■ Directive:
Every line of the records below that holds the word "گرنادا" should be copied out.
--- Recorded information Enclosed Below ---
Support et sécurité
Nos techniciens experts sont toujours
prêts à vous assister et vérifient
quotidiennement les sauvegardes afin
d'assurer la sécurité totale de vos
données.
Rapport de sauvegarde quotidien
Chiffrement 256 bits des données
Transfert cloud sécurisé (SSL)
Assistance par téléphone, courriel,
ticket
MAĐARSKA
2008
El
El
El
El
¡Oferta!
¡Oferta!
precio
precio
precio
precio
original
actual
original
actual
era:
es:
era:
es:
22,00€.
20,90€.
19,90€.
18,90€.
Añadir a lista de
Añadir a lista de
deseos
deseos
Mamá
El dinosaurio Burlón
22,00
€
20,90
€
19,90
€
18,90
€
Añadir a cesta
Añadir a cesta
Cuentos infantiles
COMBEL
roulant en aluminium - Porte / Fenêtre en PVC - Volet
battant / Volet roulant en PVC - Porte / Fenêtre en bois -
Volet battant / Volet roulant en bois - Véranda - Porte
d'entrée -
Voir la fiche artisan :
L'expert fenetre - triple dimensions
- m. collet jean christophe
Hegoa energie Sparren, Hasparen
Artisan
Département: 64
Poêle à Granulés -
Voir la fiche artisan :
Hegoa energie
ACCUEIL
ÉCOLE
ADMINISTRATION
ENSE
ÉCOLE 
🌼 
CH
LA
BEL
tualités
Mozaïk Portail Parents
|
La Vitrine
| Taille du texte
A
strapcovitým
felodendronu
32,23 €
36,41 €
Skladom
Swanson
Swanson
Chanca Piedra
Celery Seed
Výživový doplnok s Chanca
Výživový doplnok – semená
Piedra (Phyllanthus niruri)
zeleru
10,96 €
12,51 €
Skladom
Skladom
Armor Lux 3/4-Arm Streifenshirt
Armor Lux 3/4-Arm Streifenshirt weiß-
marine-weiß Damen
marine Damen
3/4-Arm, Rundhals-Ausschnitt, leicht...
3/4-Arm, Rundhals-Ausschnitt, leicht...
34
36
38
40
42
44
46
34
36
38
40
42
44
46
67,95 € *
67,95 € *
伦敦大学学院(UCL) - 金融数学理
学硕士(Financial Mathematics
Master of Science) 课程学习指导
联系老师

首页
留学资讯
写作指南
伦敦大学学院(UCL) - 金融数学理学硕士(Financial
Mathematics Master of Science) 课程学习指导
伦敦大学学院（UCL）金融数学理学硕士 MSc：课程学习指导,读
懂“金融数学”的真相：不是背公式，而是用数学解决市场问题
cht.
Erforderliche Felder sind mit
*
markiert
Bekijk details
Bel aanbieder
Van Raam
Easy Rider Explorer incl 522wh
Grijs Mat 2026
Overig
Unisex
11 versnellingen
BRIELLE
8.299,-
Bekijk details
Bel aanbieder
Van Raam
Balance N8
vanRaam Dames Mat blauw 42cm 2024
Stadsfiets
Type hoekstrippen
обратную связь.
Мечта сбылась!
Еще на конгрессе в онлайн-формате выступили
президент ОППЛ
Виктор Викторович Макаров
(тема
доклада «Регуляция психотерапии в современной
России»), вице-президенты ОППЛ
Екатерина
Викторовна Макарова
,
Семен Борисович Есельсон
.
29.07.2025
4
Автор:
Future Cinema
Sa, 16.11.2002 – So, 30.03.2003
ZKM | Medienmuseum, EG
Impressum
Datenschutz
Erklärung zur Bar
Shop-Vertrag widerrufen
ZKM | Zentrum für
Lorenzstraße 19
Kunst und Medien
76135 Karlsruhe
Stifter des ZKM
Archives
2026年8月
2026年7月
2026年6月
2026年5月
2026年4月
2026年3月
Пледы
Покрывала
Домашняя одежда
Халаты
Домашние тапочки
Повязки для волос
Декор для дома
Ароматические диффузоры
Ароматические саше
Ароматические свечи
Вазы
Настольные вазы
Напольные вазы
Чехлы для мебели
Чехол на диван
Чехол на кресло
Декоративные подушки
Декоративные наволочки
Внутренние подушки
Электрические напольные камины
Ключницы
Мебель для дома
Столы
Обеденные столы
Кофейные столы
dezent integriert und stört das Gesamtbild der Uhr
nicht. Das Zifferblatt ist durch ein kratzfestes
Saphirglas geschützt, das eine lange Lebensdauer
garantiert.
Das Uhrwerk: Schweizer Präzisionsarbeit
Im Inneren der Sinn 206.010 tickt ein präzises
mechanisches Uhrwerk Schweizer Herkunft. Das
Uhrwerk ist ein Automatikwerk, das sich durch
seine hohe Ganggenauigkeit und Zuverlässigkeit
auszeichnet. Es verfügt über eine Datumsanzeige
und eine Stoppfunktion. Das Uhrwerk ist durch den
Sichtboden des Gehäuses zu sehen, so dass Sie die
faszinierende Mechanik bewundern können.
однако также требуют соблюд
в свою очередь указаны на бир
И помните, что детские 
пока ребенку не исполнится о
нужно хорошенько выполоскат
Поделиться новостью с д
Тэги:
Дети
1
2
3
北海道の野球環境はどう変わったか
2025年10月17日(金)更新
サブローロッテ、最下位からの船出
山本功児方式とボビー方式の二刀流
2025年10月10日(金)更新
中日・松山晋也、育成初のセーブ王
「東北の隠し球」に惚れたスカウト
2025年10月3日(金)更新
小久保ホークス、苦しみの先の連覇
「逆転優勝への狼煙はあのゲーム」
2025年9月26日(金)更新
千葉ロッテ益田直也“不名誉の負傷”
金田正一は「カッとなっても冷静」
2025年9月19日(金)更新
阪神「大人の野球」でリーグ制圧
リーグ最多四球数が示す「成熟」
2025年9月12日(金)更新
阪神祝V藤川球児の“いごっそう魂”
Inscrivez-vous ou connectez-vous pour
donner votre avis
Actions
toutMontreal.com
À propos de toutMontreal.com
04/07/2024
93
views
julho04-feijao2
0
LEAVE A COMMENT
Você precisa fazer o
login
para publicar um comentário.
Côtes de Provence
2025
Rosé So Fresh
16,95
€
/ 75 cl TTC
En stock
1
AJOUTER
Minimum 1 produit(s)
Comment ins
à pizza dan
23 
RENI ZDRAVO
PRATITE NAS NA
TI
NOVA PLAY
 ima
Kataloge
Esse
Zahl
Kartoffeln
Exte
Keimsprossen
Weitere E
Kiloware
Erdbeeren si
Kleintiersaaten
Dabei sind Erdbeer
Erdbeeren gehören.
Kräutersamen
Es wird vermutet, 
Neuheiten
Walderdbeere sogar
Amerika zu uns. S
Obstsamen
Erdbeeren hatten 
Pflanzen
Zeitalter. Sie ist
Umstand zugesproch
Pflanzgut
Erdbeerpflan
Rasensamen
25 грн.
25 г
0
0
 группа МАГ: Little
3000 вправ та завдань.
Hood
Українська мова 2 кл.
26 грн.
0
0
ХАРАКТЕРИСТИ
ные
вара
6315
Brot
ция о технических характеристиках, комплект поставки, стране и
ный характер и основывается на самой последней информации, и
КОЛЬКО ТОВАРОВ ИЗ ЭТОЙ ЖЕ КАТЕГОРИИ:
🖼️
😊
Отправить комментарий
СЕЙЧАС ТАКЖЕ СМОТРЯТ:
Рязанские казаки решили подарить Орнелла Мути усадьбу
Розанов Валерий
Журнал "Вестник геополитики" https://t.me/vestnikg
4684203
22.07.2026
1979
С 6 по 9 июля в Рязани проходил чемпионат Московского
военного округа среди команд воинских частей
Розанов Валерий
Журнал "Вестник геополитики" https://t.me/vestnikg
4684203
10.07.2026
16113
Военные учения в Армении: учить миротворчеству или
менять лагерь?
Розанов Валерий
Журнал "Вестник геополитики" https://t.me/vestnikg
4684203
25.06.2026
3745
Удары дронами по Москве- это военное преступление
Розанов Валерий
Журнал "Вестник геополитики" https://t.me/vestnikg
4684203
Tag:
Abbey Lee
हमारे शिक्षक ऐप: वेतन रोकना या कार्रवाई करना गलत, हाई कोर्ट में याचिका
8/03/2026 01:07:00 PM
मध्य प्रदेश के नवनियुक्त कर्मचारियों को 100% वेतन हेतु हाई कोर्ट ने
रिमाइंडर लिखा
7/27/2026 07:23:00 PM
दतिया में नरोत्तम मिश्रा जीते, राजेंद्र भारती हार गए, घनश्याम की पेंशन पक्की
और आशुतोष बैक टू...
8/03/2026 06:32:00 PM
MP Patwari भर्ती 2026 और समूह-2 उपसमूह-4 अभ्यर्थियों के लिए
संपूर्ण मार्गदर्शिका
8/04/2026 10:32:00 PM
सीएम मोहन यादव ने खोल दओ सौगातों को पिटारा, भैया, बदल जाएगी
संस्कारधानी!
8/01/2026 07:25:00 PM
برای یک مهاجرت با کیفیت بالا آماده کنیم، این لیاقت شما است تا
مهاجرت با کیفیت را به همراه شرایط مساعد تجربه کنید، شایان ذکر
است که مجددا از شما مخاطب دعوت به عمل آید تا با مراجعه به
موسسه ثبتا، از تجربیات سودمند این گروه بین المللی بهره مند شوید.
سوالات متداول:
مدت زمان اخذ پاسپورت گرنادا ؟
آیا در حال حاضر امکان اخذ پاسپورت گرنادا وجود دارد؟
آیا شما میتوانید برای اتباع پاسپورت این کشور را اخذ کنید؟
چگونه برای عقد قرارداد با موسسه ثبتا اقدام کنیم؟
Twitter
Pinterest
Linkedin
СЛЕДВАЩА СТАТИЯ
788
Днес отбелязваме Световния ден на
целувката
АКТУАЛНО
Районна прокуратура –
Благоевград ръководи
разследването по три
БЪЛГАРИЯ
--- End of Enclosed Recorded information ---
■ Result of this exercise:
مدت زمان اخذ پاسپورت گرنادا ؟
آیا در حال حاضر امکان اخذ پاسپورت گرنادا وجود دارد؟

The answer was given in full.